If your rented home has a broken boiler, mould growing up the wall, or a kitchen that’s falling apart, you won’t be surprised to learn that it’s not unusual. But it’s by no means acceptable: serious defects in the home can harm your health, so the law rightly requires landlords to keep their properties free of them.
Nevertheless, one in seven private rented homes has at least one severe hazard, and is classed as unsafe. That’s more than 600,000 households spending a large portion of their income on something that could make them ill.
Councils have responsibility for enforcing standards in the private rented sector. If environmental health officers find hazards on inspections of rented homes, they can take enforcement action, such as serving an improvement notice on the landlord, who is then compelled to carry out repairs. Failure to comply can result in prosecution, or, since 2017, a civil penalty of up to £30,000.
Yet most councils are not using their powers. Generation Rent made Freedom of Information requests to 102 of the councils with the largest private renter populations. Just 78 reported the Category 1 (severe) hazards they found in 2017-18 – a total of 12,592 of them. But in the same period, these councils served only 2,545 improvement notices – so only 21 per cent of landlords with unsafe homes were forced to do anything about it.
Just eight councils had a ratio of improvement notices to Category 1 hazards of more than 75 per cent, and five appear to have issued no improvement notices in the whole 12-month period.

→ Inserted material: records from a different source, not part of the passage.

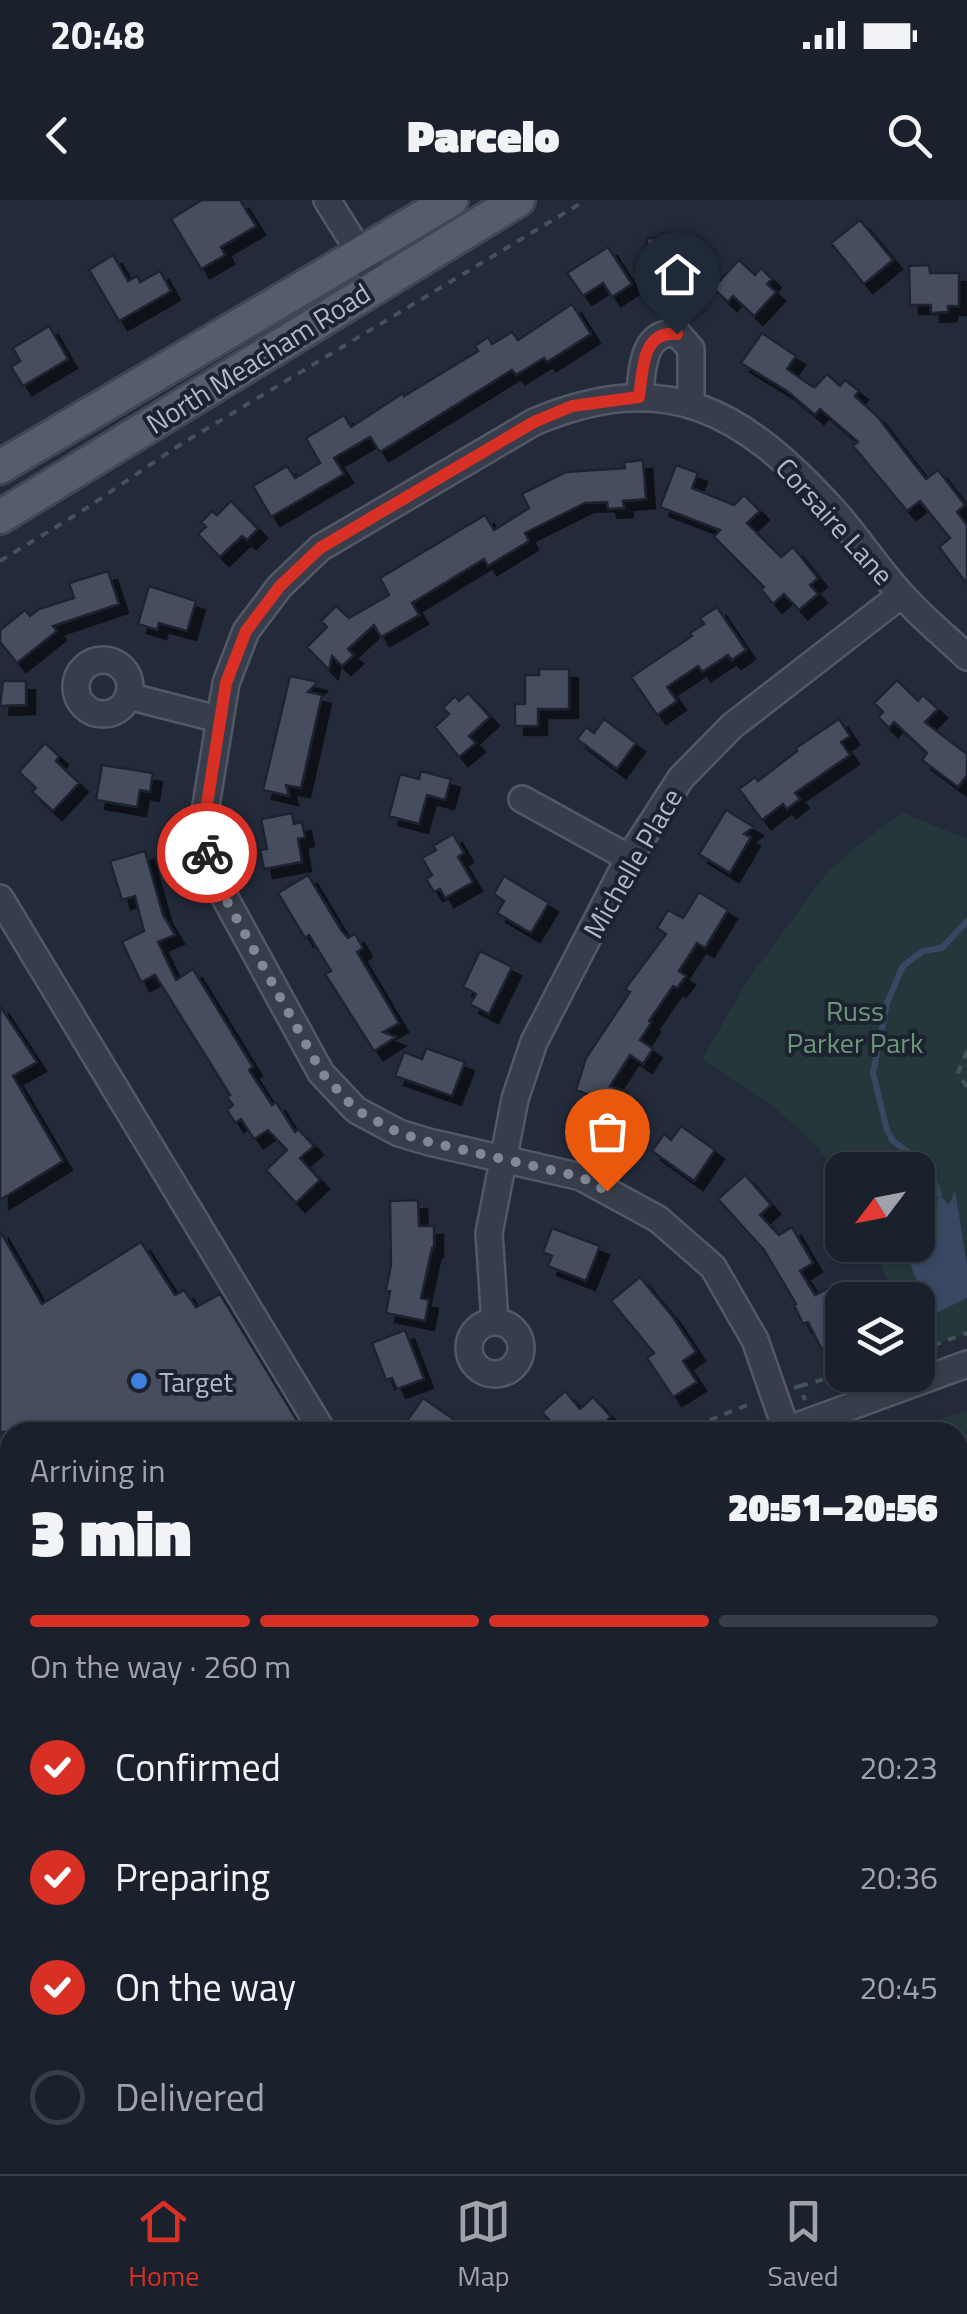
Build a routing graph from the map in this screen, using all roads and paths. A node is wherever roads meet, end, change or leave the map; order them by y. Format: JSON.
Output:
{"nodes":[{"id":1,"x":326,"y":200,"type":"edge"},
{"id":2,"x":450,"y":200,"type":"edge"},
{"id":3,"x":518,"y":200,"type":"edge"},
{"id":4,"x":586,"y":200,"type":"edge"},
{"id":5,"x":359,"y":255,"type":"junction"},
{"id":6,"x":379,"y":284,"type":"junction"},
{"id":7,"x":639,"y":397,"type":"junction"},
{"id":8,"x":691,"y":403,"type":"junction"},
{"id":9,"x":0,"y":467,"type":"edge"},
{"id":10,"x":0,"y":517,"type":"edge"},
{"id":11,"x":0,"y":562,"type":"edge"},
{"id":12,"x":901,"y":595,"type":"junction"},
{"id":13,"x":967,"y":657,"type":"edge"},
{"id":14,"x":128,"y":696,"type":"dead end"},
{"id":15,"x":218,"y":719,"type":"junction"},
{"id":16,"x":522,"y":799,"type":"dead end"},
{"id":17,"x":629,"y":858,"type":"junction"},
{"id":18,"x":0,"y":898,"type":"edge"},
{"id":19,"x":967,"y":1051,"type":"edge"},
{"id":20,"x":967,"y":1087,"type":"edge"},
{"id":21,"x":503,"y":1158,"type":"junction"},
{"id":22,"x":494,"y":1322,"type":"dead end"},
{"id":23,"x":967,"y":1332,"type":"edge"},
{"id":24,"x":935,"y":1344,"type":"edge"},
{"id":25,"x":967,"y":1364,"type":"edge"},
{"id":26,"x":825,"y":1379,"type":"edge"},
{"id":27,"x":800,"y":1386,"type":"dead end"},
{"id":28,"x":318,"y":1422,"type":"edge"},
{"id":29,"x":782,"y":1422,"type":"edge"},
{"id":30,"x":812,"y":1422,"type":"edge"}],
"edges":[{"from":1,"to":5,"type":"street"},
{"from":2,"to":5,"type":"main road","name":"North Meacham Road"},
{"from":3,"to":6,"type":"main road","name":"North Meacham Road"},
{"from":4,"to":11,"type":"path"},
{"from":5,"to":6,"type":"street"},
{"from":5,"to":9,"type":"main road","name":"North Meacham Road"},
{"from":6,"to":10,"type":"main road","name":"North Meacham Road"},
{"from":7,"to":8,"type":"street","name":"Corsaire Lane"},
{"from":7,"to":8,"type":"street"},
{"from":7,"to":15,"type":"street","name":"Corsaire Lane"},
{"from":8,"to":12,"type":"street","name":"Corsaire Lane"},
{"from":12,"to":13,"type":"street","name":"Corsaire Lane"},
{"from":12,"to":17,"type":"street","name":"Michelle Place"},
{"from":14,"to":15,"type":"street"},
{"from":15,"to":21,"type":"street","name":"Corsaire Lane"},
{"from":16,"to":17,"type":"street"},
{"from":17,"to":21,"type":"street","name":"Michelle Place"},
{"from":18,"to":28,"type":"street"},
{"from":19,"to":20,"type":"path"},
{"from":21,"to":22,"type":"street","name":"Michelle Place"},
{"from":21,"to":29,"type":"street","name":"Corsaire Lane"},
{"from":23,"to":24,"type":"path"},
{"from":25,"to":30,"type":"street"},
{"from":26,"to":27,"type":"path"}]}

Some councils tell us that taking informal action – such as sending warning letters and “hazard awareness notices” – is usually enough to convince landlords to make repairs before they need to reach for an improvement notice, which involves more staff time. But this pragmatic approach means that tenants are left exposed to a retaliatory eviction.

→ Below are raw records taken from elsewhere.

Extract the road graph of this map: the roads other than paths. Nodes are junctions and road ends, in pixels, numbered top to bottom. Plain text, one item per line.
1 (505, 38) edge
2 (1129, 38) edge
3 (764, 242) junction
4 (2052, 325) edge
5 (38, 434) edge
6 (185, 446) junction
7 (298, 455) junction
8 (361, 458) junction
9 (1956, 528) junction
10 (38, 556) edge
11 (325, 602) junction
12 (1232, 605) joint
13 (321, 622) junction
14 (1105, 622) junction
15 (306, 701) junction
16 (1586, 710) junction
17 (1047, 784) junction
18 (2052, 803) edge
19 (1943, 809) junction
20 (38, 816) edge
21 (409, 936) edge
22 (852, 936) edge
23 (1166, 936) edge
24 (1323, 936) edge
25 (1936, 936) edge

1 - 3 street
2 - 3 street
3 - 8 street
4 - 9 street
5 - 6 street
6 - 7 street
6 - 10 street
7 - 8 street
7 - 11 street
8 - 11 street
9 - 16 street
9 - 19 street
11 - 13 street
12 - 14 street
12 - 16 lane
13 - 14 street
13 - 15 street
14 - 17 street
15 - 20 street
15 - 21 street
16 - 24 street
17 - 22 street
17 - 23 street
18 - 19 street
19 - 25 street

Because landlords can evict tenants without needing a reason – under Section 21 of the 1988 Housing Act – many use this to intimidate tenants into putting up with unsafe conditions. In 2015 Parliament passed the Deregulation Act which makes a Section 21 notice invalid if the council has served an improvement notice for severe hazards.
Our data show that only a handful of councils are reliably providing tenants with this protection. If councils aren’t routinely using their powers then tenants will continue to be cowed into silence.
This week a new law comes into force which goes some way to addressing this lack of support. The Homes (Fitness for Human Habitation) Act 2018 gives people starting tenancies from Wednesday onwards the ability to take negligent landlords to court over hazardous conditions. As well as forcing landlords to carry out repairs without relying on councils – which are, after all, experiencing deep budget cuts – courts can also award compensation to the tenant.
But unlike council-issued enforcement notices, the Homes Act does not protect plaintiffs from the no-fault eviction notice their landlord might issue in response. While compensation would be incentive enough for some to take action, there is a risk that any award would be swallowed up in the costs of moving home.
You’re much more likely to have a squalid home if you are on a low income, so the threat of having to find a new home when you have negligible savings is a potent one. Rather than rely on the Deregulation Act, tenants need to have basic assurance that they won’t be evicted for no good reason. Abolishing Section 21 would mean landlords would need valid grounds for eviction, so they couldn’t simply hang the threat of a forced move over tenants living in damp, draughty conditions. This – along with restrictions on rent increases, that other weapon of intimidation in criminal landlords’ armoury – would finally give renters confidence to exercise their rights.
Last summer the government consulted on a proposal for three-year tenancies, which would be a step forward in preventing retaliatory evictions, albeit only within the fixed term. We are still awaiting ministers’ decision on the next steps, but pressure is building across the political spectrum. On Saturday, the conservative Centre for Social Justice joined the growing chorus to scrap Section 21. Without reforming tenancy law substantially, the government can expect bullying of tenants to continue and the number of unsafe homes to remain stubbornly high.
Dan Wilson Craw is director of Generation Rent.